— Document extract —

Farmers have a lot of considerations to keep in mind when it comes to deciding which crops they’re going to invest in. Regardless of a farm’s size, every farmer is going to try to maximize farm production output and identify the most profitable crops to grow. All things considered, the reality is that every farmer would be doing themself a big favour by taking a look at one crop in particular– hemp.
The hemp plant is one of the oldest cultivated crops, and dates back more than 10,000 years. It’s a variety of cannabis that is grown and harvested for its seeds and stalks. An incredibly versatile crop, hemp can be used to produce thousands of products, from food to paper to plastic composites and more.
If you’re looking toward higher value crops, hemp should be on your radar. Here, we offer some insight into interesting facts you probably don’t know about hemp, and explore why it would do us all a whole lot of good if we grew more of it.
Hemp Farming Benefits: The EU Green Deal
Before we dive into the many specifics of hemp farming benefits, it’s important to point out that hemp is the perfect source to meet a wide range of goals laid out in the European Green Deal. The EU Green Deal is a set of policy initiatives by the European Commission aimed at making Europe climate neutral by the year 2050.
Hemp, as a sustainable and versatile crop that requires very little water and little-to-no pesticides, strongly aligns with the EU Green Deal’s initiatives related to climate change, industrial and agricultural policy, sustainability, carbon sequestration, and biodiversity.
Growing hemp greatly benefits all that the EU Green Deal is meant to accomplish. It’s a natural chemical-free crop that grows well in the European climate without many pesticides and herbicides. It also supports biodiversity, reduces atmospheric carbon dioxide, and serves as a sustainable source for thousands of products.

— Given request 1 —
Answer these questions about the hemp article:
(a) How many years back does the hemp plant date?
(b) By what year does the EU Green Deal aim to make Europe climate neutral?
(c) Which gas in the atmosphere does growing hemp reduce?
— Given request 2 —
Carry on the hemp farming article from the point where it stops.

[Raw records]
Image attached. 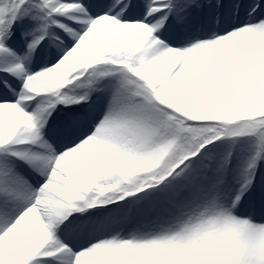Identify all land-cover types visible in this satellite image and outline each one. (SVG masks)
Returning <instances> with one entry per match:
<instances>
[{
  "label": "snow or ice",
  "instance_id": "snow-or-ice-1",
  "mask_svg": "<svg viewBox=\"0 0 264 264\" xmlns=\"http://www.w3.org/2000/svg\"><path fill=\"white\" fill-rule=\"evenodd\" d=\"M0 264H264V0H0Z\"/></svg>",
  "mask_w": 264,
  "mask_h": 264
}]
</instances>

— Final answer 1 —
(a) More than 10,000 years.
(b) 2050.
(c) Carbon dioxide.

— Final answer 2 —
Hemp the Wonder Crop
It wouldn’t be an exaggeration to call hemp a wonder crop. It is arguably the most sustainable and versatile crop that farmers can grow. The entire hemp plant – from hemp stalks to hemp seeds and hemp flowers – can be used for commercial production, and when grown without the use of harsh chemicals, it can replace many commercial items with minimal impact on the environment.
Not to mention, many people refer to hemp as a superfood, and for good reason. The plant’s seeds contain many of the nutrients needed to maintain a healthy diet, With the full spectrum of amino acids and a nearly perfect balance of omega 3 to omega 6 fatty acids, plus iron, vitamin E and many of nutrients, hemp seeds are among the most nutritionally complete foods there is. Hemp seeds can be eaten raw or ground into meal, pressed into hemp and pressed into oil. They also make a nutritious bird seed and farm animal feed.
#1 Grows Fast
Hemp by itself grows incredibly fast. In fact, farmers only need to wait approximately 60 days after planting before they’ll find that hemp for fibre is ready for harvest with a combine harvester. After about 90 to 120 days in the ground, seed heads will be primed for harvest. Some farmers who harvest hemp for flowers find that it’s best to be done by hand, using a machete or shear, to ensure the flower’s resin trichomes stay intact.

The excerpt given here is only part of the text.